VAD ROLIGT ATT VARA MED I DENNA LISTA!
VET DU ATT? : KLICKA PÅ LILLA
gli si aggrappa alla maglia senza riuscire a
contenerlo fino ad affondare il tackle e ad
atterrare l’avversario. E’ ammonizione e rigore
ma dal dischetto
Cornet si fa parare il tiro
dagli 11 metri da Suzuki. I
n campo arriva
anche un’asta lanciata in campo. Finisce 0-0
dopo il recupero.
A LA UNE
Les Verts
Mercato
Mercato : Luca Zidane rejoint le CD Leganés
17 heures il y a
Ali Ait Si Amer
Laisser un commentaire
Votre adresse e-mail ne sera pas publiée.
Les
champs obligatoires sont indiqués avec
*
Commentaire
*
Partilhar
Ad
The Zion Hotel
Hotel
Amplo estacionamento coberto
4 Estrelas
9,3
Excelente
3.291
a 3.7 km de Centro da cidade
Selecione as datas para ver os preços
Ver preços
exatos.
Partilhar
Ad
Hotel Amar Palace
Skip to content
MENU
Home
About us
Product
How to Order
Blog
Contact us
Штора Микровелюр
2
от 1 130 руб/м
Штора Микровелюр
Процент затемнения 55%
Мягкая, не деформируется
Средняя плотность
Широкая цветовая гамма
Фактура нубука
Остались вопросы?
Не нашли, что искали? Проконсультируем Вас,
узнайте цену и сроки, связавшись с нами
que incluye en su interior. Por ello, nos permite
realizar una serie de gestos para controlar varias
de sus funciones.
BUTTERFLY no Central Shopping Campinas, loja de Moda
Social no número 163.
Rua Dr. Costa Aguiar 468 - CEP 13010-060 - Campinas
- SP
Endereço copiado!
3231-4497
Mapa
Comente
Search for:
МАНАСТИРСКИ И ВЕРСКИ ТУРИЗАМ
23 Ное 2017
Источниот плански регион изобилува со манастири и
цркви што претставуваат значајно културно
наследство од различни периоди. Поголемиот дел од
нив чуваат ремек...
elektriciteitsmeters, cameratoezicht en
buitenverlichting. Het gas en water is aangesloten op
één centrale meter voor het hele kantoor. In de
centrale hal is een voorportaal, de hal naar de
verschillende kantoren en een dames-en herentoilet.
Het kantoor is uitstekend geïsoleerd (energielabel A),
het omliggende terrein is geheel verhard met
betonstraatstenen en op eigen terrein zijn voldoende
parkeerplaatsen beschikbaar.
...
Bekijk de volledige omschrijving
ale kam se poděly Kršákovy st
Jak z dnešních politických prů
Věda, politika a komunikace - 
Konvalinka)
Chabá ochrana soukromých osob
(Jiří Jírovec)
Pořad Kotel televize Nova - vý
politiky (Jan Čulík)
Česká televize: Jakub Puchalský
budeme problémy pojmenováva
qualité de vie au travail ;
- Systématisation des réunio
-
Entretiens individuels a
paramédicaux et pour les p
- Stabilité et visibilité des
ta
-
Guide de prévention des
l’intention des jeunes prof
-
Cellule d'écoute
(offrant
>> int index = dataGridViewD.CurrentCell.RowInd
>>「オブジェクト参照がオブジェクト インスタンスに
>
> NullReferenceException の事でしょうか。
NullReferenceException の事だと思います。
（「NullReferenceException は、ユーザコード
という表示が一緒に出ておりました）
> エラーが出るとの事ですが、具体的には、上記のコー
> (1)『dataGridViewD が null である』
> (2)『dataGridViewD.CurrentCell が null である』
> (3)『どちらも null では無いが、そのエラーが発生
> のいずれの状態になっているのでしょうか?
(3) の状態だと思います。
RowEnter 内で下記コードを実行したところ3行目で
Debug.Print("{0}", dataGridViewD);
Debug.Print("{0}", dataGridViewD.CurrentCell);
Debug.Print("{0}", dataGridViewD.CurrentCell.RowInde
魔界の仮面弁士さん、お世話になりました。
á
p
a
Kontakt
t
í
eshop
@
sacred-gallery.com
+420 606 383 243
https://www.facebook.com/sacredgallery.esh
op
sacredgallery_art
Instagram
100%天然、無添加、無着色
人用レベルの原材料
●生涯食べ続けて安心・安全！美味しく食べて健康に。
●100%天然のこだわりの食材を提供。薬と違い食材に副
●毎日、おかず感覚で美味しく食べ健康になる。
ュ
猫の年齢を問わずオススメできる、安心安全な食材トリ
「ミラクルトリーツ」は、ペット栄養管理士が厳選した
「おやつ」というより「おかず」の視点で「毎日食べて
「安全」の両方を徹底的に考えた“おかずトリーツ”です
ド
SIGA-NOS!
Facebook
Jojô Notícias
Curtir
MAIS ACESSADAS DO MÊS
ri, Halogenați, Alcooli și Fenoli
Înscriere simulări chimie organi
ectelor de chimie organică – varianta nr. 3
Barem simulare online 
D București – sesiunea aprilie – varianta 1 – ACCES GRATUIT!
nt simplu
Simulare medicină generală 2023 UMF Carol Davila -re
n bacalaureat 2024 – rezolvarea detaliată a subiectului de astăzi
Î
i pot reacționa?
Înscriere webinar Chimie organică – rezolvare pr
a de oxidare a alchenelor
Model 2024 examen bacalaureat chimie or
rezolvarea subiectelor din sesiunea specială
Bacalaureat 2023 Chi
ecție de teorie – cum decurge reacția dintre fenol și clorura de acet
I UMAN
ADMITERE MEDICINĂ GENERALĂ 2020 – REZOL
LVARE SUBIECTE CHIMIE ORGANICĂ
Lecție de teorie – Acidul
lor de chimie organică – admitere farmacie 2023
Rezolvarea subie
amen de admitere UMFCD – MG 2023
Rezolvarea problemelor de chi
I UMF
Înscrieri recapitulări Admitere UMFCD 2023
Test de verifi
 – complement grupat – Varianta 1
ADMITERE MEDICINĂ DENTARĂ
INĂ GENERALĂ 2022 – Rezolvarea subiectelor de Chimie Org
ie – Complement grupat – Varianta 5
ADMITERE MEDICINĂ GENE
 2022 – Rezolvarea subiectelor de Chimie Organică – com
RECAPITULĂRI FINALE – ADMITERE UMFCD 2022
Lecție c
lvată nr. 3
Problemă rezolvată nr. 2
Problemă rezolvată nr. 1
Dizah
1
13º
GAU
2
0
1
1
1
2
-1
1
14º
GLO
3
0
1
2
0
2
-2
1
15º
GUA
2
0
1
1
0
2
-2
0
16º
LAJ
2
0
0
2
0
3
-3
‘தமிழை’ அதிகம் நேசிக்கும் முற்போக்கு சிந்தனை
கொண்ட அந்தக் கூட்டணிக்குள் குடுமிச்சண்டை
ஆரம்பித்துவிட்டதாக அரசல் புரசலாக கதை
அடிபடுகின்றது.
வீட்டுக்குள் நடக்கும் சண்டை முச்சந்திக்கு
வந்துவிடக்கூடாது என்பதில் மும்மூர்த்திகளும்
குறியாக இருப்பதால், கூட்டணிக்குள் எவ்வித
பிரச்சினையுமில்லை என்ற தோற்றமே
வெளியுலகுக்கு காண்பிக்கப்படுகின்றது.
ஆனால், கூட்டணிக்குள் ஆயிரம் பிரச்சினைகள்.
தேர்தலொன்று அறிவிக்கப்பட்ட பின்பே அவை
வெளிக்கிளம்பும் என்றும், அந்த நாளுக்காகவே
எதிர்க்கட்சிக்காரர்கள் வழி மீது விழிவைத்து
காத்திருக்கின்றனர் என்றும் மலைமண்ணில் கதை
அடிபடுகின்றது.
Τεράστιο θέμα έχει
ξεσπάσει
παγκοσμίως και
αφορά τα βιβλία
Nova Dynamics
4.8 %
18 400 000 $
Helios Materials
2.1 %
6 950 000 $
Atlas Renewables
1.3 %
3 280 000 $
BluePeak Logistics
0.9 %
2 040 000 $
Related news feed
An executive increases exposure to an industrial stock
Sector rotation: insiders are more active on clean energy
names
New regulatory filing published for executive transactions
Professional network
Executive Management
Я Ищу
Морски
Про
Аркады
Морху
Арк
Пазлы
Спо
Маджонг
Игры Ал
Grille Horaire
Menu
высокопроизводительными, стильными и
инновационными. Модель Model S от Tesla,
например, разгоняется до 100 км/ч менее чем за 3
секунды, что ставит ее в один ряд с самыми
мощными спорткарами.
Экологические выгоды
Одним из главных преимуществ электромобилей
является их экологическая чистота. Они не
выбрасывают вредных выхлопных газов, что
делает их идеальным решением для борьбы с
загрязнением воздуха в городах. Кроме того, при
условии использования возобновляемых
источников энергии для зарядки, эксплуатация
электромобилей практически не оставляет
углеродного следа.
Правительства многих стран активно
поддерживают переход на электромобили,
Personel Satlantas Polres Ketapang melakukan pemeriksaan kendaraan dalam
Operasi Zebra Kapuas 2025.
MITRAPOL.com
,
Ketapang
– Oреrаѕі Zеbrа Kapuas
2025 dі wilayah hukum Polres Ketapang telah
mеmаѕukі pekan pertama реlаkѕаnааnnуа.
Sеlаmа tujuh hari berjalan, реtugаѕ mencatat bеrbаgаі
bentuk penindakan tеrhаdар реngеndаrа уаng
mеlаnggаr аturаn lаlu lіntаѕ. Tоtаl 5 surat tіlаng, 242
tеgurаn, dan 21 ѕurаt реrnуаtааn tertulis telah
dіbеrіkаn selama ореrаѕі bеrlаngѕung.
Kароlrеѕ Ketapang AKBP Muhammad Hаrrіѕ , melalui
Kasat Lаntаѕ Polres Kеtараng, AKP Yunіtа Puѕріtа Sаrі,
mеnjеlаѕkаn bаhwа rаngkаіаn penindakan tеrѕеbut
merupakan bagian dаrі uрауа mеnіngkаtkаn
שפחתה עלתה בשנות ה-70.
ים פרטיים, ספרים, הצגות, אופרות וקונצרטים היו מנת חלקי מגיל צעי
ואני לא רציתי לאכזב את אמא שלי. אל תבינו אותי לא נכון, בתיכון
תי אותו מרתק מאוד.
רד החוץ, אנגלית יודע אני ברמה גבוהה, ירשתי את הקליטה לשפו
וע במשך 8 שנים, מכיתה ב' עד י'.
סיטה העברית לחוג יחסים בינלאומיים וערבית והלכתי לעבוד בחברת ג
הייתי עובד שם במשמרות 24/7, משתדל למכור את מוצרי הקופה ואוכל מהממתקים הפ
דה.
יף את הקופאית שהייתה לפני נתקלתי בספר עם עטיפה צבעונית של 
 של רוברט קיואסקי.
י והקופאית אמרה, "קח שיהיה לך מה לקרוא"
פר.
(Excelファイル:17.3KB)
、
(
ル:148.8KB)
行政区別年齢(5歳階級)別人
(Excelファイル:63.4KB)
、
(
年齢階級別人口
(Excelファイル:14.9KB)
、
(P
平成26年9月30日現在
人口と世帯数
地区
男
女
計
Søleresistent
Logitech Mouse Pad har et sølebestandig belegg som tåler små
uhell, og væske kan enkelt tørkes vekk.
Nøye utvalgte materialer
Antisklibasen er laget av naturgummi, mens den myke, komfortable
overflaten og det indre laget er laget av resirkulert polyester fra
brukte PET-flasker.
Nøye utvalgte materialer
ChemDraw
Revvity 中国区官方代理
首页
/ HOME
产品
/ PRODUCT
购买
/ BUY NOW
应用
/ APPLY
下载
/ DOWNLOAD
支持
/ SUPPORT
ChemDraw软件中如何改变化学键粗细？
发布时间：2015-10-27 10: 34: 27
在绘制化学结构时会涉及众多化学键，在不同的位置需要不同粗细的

# [What is expected]
Reproduce the items line for line, beginning with the first line and stopping after the line that contains "Laisser un commentaire".

# [Answer space]
VAD ROLIGT ATT VARA MED I DENNA LISTA!
VET DU ATT? : KLICKA PÅ LILLA
gli si aggrappa alla maglia senza riuscire a
contenerlo fino ad affondare il tackle e ad
atterrare l’avversario. E’ ammonizione e rigore
ma dal dischetto
Cornet si fa parare il tiro
dagli 11 metri da Suzuki. I
n campo arriva
anche un’asta lanciata in campo. Finisce 0-0
dopo il recupero.
A LA UNE
Les Verts
Mercato
Mercato : Luca Zidane rejoint le CD Leganés
17 heures il y a
Ali Ait Si Amer
Laisser un commentaire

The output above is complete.